Quoted text:
◆ ◆ ◆ ◆

Cohen v. Commissioner of Internal Revenue

31 F.2d 874 (1929)

COHEN
v.
COMMISSIONER OF INTERNAL REVENUE.

No. 2818.

Circuit Court of Appeals, Fourth Circuit.

April 9, 1929.

Allan H. Fisher, of Baltimore, Md. (Joseph M. Schlessinger, of Baltimore, Md., on the brief), for petitioner.

Millar E. McGilchrist, Sp. Asst. Atty. Gen. (Mabel Walker Willebrandt, Asst. Atty. Gen., Sewall Key and Randolph C. Shaw, Sp. Asst. Attys. Gen., and C. M. Charest, Gen. Counsel, and Shelby S. Faulkner, Sp. Atty., Bureau of Internal Revenue, both of Washington, D. C., on the brief), for respondent.

Before WADDILL and PARKER, Circuit Judges, and McDOWELL, District Judge.

PARKER, Circuit Judge.

This is a petition to review a decision of the Board of Tax Appeals which upheld the action of the Commissioner of Internal Revenue in assessing against one Louis Cohen, hereinafter called the taxpayer, deficiencies in income taxes for the years 1920 and 1921. There is no dispute as to the facts, which may be briefly stated as follows:

Taxpayer is the owner of a wholesale wall paper business in the city of Baltimore. He owns also a one-third interest each in partnerships engaged in that business in Baltimore and Washington and one-third of the stock of a corporation so engaged in Richmond, Va. His three sons, Samuel, Jacob, and Benjamin, have been working for him in the business for a number of years. Their services are of great value to him, not only because of their industry and interest in the business, but also because taxpayer is unable to read or write and therefore depends upon their fidelity to an extent greater than would otherwise be necessary. With the aid of these sons, taxpayer has built up a large business and naturally desires to retain their services and keep alive their interest in its progress and development. With this end in view, he entered into a contract with them in the year 1919 to pay them additional compensation for their services under terms and conditions which have given rise to this controversy.

◆ ◆ ◆ ◆

Provided material:
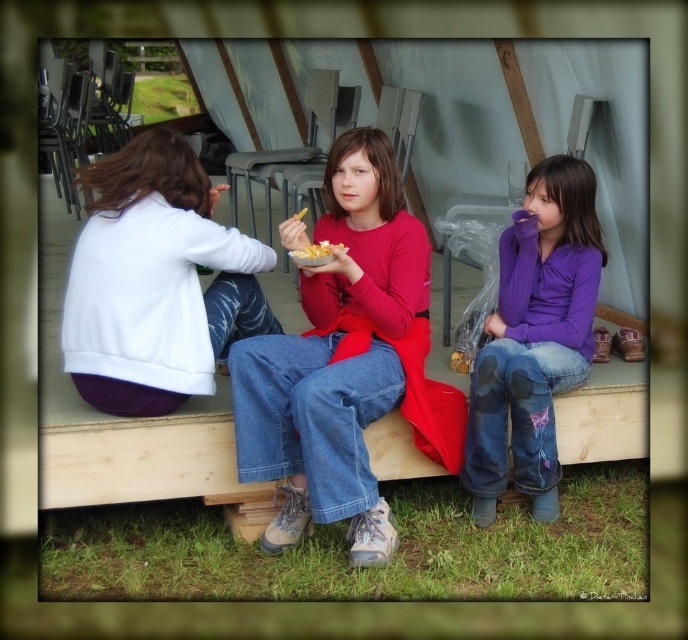
You are a photographer trying to capture a closeup of the yellow crispy snack at center. You notice the purple soft fabric shirt at center is blocking the view. Which object should you move to get a clear shot of the snack?

The purple soft fabric shirt at center is larger in size than the yellow crispy snack at center, so you should move the purple soft fabric shirt at center to get a clear shot of the yellow crispy snack at center.

You are standing 1.5 meters away from the wooden bench where the three girls are sitting. You want to throw a small ball to the point marked as point (158, 228). Will the ball land at that point if you throw it directly towards it?

The distance of point (158, 228) from viewer is 2.02 meters. Since you are standing 1.5 meters away from the wooden bench, you are closer than the point, so the ball will not land at that point if thrown directly towards it.

You are standing at the origin of a coordinate system where the image is represented. The point at coordinates (535, 339) is marked. Which object from the scene is located at this coordinate?

The point at coordinates (535, 339) indicates the purple soft fabric shirt at center.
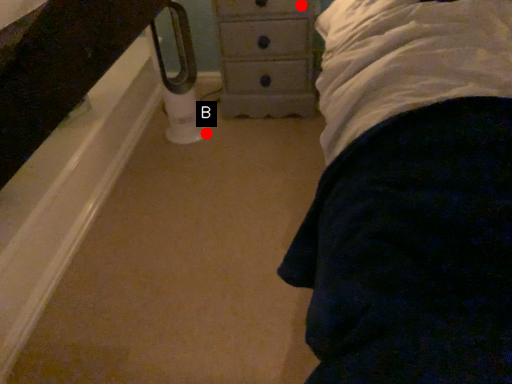
Question: Two points are circled on the image, labeled by A and B beside each circle. Which point is farther from the camera taking this photo?

Choices:
 (A) A is further
 (B) B is further

Answer: (B)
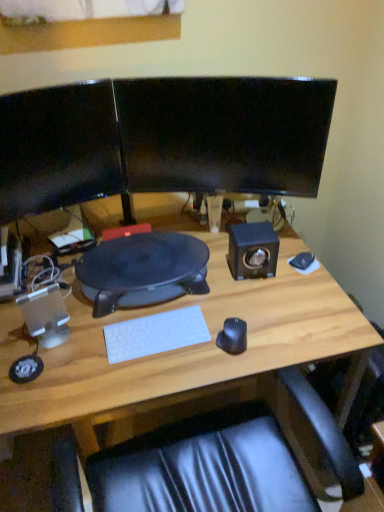
Identify the location of vacant space to the left of black matte mouse at center. (181, 357).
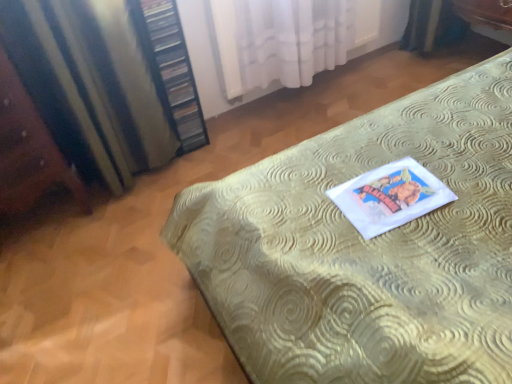
You are a GUI agent. You are given a task and a screenshot of the screen. Output one action in this format:
    pyautogui.click(x=<x>, y=<y>)
    Task: Click on the empty space that is to the right of brown wooden vanity at left
    The width and height of the screenshot is (512, 384).
    Given the screenshot: What is the action you would take?
    pyautogui.click(x=116, y=230)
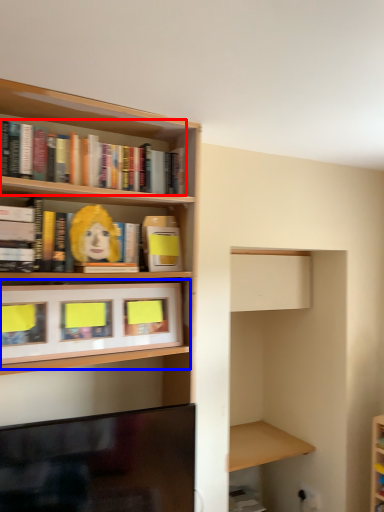
Question: Which of the following is the closest to the observer, book (highlighted by a red box) or cabinet (highlighted by a blue box)?

Choices:
 (A) book
 (B) cabinet

Answer: (B)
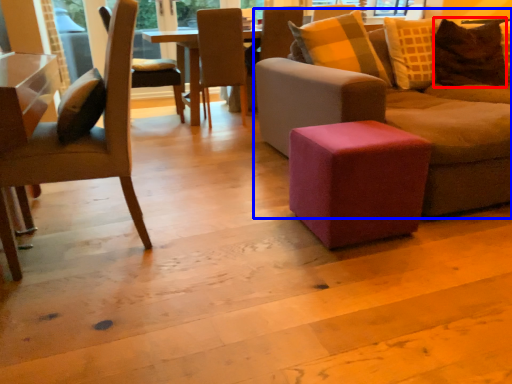
Question: Which of the following is the farthest to the observer, pillow (highlighted by a red box) or studio couch (highlighted by a blue box)?

Choices:
 (A) pillow
 (B) studio couch

Answer: (A)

◆ ◆ ◆ ◆

Exercise goal: Continue the court opinion in Cohen v. Commissioner of Internal Revenue, starting right after its last sentence about the 1919 contract with the three sons.

Response to the exercise:
This contract began with a recital that taxpayer was desirous of making the employment of his sons as attractive as possible and of fostering their interest in the business, and that it was his desire that the inducements and interests given them, "in consideration of their services and efforts," should inure to their benefit at certain times as provided in the contract. The consideration set forth was the foregoing recital in the premises and the promise and agreement on the part of the sons "to continue their active work and interest for the continuous welfare and prosperity of the business and interests built up by said Louis Cohen from very small beginning and to insure a continuance of said business and allied interests by binding said *875 sons to said business." It provided that taxpayer should pay to each of his sons 25 per cent. of the net amount which he might receive annually from his interest in the partnerships and the corporation above referred to, which should not be paid to them forthwith, but should be credited to each upon the books, and held in trust for him until he should marry or arrive at the age of 35 years, when it should be paid to him with interest at the rate of 3 per cent. per annum.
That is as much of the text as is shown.